#### [演習課題]
**A.** 本文の内容を2文で要約してください。
**B.** 本文で紹介されている掃除の行動ルールでは、タイマーを何分にセットしますか。

___ 本文

人生の満足度は何で決まるのか?
人生は、思っているよりもずっと短い。限られた時間を「自分第一」で生きるためにはどうしたらいいのだろうか?
その答えが、『人生は気づかぬうちにすぎるから。「自分第一」で生きるための時間術』(クリス・ギレボー著、児島修訳)にある。本稿では同書から特別に一部を公開する。(構成/ダイヤモンド社書籍編集局・佐藤里咲)

【本質】人生の満足度をすべて決める、たった1つの感覚Photo: Adobe Stock

自分で選択できているという感覚

年をとるにつれ、「時間が早くなった」と感じていないだろうか。

子どもの頃は、1日がとても長かった。
夏休みは終わらないように思えたし、
次の誕生日まで、気が遠くなるほど時間があった。

それが今ではどうだろう。
気づけば1週間が過ぎ、1ヶ月が過ぎ、
何もしていないわけではないのに、「もうこんなに経ったのか」と驚く。

この違いを生んでいるのは、時間そのものではない。
「自分で選んで過ごしている感覚」が減っているからだ。

子どもの頃は、1日1日を自分の意思で好きなことを選び過ごしていた。
だから時間は長く感じられた。

逆に、大人になるほど、流される時間が増える。
その分だけ、時間はあっという間に過ぎていく。

「自分で選んだ感覚」が人生全体の満足度に直結するのだ。

どう行動するかをあらかじめ決めよう

「どう時間を使うか」は無限に選択肢があるように思える。
そんな時は、あらかじめ自分なりの「行動ルール」を決めておこう。
この「行動ルール」は、「自分の生きやすさを向上させられるか」をいう視点で決めよう。

「行動ルール」を実践している人は、こんなものを定めている。

・午前中は創造的な仕事のための時間にする
私はできる限り、会議は午前中ではなく昼食後にスケジュールしています。相手の都合で午前中に会議をしなければならないこともありますが、基本的には、午前中は創造的な仕事のためにできるだけ空けておくようにしています。
・クライアントの数を限定する
私はフリーランスとして、一度に一定数以上のクライアントとは仕事をしないことにしています。上限に達しているときに新たに依頼があったら、順番待ちリストに入ってもらうことを提案します。
私は苦い経験を通して、キャパシティ以上の仕事を抱えることが、誰のためにもならないことを学びました。順番待ちリストのシステムをつくったことで、むしろクライアントは以前よりも私のことを尊重してくれるようになりました。また、新しいクライアントにも、私が引く手あまたであることが伝わるため、高い料金を請求できるようになりました。
・「90分ルール」で掃除をする
アパートがきれいだと気分がいいので、日曜日の午後には徹底的に掃除をするのが習慣です。しかし、つい掃除をやりすぎてしまい、不機嫌で疲れた気分で週末を終えることもありました。そこで、新しい行動ルールを設けました。タイマーを90分にセットし、時間になったら掃除の手を止めるのです。もっと部屋をピカピカにしたいと思っても、そこで終わりです。
このルールを始めてみると、90分という時間で思っている以上のことができるとわかりました。それ以上の掃除は、こだわりのようなものです。また、時間に制限があるのを知っているので、優先度を考えながら掃除をするようにもなりました。

――『人生は気づかぬうちにすぎるから。「自分第一」で生きるための時間術』より

問題は、「時間がないこと」ではない。
“選ばずに使っている時間”が積み重なっていることだ。

何となく過ぎる1日は、短く感じる。
しかし、自分で決めて使った1日は、同じ24時間でも確実に長く、濃くなる。

だからこそ必要なのは、「頑張ること」ではない。
時間をどのように使うのかを、先に決めておくことだ。

行動ルールとは、自分の人生の主導権を取り戻すための仕組みである。
それがあるだけで、時間は「流れるもの」から「使うもの」に変わる

もし今、毎日があっという間に過ぎていると感じているなら、
足りないのは時間ではない。

「自分で選んでいる」という実感だ。

______
___ データ一覧

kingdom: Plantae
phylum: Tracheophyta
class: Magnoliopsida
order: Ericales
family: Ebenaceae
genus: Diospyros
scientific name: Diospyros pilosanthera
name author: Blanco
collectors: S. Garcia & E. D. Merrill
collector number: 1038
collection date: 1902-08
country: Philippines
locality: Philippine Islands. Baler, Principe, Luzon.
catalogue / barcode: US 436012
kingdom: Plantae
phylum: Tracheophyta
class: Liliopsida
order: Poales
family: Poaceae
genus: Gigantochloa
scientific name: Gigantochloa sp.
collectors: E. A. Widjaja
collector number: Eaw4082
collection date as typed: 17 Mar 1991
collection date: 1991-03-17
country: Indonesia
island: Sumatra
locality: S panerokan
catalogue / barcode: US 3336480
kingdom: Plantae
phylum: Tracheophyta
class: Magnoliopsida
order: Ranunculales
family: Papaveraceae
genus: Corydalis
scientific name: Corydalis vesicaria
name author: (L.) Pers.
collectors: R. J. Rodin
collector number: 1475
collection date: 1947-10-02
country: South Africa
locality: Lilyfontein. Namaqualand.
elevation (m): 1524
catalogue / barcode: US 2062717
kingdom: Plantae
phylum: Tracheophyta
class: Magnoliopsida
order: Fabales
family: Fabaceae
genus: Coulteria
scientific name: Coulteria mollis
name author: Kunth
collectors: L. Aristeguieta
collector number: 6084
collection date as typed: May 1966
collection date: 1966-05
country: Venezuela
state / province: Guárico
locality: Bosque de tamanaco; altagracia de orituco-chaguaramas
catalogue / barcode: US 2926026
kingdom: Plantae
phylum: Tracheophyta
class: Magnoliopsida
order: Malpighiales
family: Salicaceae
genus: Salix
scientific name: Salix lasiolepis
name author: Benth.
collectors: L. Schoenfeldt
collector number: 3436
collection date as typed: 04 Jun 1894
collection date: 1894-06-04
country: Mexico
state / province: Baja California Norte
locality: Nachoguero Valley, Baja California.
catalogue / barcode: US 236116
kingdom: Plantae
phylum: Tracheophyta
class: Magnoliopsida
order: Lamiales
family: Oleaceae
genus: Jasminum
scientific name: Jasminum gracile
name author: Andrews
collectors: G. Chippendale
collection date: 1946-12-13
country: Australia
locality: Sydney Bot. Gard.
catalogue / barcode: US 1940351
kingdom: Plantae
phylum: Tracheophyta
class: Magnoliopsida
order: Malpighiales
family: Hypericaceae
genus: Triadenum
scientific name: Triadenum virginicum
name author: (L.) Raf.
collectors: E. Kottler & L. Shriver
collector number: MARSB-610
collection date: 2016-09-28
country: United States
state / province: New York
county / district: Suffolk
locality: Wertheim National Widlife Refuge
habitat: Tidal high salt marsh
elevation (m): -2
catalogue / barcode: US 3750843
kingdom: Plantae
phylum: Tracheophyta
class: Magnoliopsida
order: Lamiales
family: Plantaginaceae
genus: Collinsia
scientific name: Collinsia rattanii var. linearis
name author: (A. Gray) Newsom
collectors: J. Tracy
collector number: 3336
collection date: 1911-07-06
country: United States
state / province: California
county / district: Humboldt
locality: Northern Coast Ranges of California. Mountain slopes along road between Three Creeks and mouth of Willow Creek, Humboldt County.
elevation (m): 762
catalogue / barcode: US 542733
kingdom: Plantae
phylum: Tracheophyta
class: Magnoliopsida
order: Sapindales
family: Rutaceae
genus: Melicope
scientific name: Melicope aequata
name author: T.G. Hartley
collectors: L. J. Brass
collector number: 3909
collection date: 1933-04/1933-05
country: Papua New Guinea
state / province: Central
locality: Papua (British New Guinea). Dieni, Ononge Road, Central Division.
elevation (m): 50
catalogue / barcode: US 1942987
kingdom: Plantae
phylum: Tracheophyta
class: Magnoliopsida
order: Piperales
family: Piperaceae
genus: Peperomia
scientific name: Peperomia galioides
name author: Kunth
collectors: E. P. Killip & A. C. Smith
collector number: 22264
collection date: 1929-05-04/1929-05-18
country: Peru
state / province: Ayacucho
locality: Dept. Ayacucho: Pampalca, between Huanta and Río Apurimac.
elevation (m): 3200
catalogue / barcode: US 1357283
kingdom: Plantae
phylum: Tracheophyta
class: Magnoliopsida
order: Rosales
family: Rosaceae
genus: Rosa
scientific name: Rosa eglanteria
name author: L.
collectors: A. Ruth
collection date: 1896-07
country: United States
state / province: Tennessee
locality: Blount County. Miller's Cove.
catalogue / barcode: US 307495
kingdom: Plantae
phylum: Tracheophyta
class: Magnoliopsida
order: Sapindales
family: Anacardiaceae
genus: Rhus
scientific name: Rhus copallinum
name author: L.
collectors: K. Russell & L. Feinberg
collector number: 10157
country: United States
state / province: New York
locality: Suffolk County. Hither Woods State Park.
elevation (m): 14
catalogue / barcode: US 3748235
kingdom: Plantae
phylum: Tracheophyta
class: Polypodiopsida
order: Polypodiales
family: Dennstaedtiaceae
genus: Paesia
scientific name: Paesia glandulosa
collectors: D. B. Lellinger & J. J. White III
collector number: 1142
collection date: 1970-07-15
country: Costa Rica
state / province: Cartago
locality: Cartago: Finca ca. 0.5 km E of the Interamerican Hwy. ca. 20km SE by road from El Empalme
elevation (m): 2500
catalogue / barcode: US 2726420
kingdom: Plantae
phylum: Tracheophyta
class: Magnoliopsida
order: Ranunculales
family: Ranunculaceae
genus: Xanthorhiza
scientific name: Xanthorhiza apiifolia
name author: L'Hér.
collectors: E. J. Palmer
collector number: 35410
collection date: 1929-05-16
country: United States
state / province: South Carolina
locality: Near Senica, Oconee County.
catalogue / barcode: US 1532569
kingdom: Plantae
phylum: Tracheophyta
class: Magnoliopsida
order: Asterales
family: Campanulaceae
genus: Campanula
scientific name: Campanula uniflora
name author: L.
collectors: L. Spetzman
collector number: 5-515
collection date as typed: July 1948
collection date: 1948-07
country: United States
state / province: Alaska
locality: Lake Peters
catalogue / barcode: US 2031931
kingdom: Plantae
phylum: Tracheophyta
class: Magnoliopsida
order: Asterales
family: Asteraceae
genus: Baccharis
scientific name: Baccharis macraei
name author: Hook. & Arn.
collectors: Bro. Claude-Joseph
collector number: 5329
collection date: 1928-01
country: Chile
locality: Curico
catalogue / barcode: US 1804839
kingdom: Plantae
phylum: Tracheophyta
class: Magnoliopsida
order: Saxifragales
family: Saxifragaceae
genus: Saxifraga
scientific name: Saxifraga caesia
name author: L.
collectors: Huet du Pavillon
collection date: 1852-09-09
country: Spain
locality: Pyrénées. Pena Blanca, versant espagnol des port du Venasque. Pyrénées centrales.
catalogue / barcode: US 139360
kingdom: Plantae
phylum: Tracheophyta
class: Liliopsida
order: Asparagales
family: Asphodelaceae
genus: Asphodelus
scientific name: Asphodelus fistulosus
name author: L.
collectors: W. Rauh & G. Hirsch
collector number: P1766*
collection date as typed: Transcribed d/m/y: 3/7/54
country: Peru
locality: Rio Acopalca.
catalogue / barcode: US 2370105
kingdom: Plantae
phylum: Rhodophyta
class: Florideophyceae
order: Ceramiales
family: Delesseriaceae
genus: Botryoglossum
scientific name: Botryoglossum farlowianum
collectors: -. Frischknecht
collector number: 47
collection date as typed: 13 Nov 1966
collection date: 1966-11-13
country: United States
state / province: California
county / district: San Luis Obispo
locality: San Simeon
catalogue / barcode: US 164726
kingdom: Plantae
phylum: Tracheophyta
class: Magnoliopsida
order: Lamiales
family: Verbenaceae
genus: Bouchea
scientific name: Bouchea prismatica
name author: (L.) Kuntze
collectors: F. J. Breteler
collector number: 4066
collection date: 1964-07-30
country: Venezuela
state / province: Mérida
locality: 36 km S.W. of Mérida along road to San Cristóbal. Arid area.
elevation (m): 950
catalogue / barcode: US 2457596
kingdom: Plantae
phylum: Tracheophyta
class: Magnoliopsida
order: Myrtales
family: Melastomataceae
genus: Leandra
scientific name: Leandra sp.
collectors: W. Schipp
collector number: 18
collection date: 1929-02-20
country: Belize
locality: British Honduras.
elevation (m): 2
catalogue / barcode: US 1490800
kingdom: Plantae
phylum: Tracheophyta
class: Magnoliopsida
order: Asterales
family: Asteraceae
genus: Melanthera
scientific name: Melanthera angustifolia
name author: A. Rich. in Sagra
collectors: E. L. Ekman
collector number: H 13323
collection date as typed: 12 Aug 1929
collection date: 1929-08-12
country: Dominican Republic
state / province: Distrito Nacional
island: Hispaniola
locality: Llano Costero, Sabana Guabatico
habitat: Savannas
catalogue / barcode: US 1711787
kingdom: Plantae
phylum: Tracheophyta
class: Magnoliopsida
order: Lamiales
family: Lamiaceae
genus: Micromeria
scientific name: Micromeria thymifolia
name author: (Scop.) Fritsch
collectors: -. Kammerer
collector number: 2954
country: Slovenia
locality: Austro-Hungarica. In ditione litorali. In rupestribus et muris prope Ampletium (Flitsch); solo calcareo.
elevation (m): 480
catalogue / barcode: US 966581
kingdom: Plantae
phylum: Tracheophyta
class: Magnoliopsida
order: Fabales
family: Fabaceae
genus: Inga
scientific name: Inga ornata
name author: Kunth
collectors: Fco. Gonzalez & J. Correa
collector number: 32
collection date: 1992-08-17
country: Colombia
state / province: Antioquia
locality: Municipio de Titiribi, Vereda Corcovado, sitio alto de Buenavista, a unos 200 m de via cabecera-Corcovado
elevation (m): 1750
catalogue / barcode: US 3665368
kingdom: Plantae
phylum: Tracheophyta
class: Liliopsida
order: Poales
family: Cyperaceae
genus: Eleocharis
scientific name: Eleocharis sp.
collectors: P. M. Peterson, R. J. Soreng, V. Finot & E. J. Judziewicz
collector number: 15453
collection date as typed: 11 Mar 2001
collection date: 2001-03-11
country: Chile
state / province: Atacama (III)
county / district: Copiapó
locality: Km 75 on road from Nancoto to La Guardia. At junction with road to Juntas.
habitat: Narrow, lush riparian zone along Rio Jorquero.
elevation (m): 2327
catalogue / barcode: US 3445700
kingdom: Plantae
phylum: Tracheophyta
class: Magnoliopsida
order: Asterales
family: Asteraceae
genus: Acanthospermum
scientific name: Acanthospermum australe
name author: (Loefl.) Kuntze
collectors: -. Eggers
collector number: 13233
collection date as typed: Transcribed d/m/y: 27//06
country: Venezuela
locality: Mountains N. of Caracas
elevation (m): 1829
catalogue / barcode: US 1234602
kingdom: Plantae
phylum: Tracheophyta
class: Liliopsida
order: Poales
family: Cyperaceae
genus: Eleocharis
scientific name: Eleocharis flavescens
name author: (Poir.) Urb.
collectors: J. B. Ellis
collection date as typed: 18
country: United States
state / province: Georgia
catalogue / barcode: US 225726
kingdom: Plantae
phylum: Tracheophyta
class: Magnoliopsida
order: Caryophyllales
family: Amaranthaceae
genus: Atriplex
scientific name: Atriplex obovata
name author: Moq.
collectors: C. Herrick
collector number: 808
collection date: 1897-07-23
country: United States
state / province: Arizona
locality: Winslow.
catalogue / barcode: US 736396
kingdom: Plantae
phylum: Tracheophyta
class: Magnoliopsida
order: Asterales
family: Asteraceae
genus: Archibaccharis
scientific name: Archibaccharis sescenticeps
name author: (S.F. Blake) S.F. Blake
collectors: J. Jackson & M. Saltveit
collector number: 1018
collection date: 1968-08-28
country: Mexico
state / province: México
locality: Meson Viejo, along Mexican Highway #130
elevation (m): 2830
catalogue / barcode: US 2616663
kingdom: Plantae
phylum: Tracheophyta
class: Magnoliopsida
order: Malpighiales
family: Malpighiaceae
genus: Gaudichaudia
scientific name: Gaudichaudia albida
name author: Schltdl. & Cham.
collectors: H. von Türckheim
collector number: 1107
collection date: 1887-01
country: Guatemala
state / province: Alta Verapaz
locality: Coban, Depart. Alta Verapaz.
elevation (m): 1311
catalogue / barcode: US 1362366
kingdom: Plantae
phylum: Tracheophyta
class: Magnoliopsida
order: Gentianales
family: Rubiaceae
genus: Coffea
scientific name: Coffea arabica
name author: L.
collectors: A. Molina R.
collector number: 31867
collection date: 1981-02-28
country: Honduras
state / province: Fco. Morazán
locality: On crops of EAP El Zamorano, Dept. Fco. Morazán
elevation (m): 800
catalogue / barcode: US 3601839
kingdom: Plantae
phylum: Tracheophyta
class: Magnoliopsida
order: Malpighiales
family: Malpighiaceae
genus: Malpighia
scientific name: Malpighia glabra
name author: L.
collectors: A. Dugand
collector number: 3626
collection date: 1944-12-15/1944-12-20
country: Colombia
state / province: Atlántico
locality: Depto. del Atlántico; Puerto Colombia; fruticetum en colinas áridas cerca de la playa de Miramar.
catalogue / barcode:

______

#### [解答一覧]
**A.** 大人になると時間が早く過ぎるように感じるのは、時間そのもののせいではなく、「自分で選んで過ごしている感覚」が減っているからで、この感覚が人生全体の満足度に直結する。だからこそ時間の使い方を「行動ルール」として先に決めておくべきで、そうすれば時間は「流れるもの」から「使うもの」に変わる。

**B.** 90分です。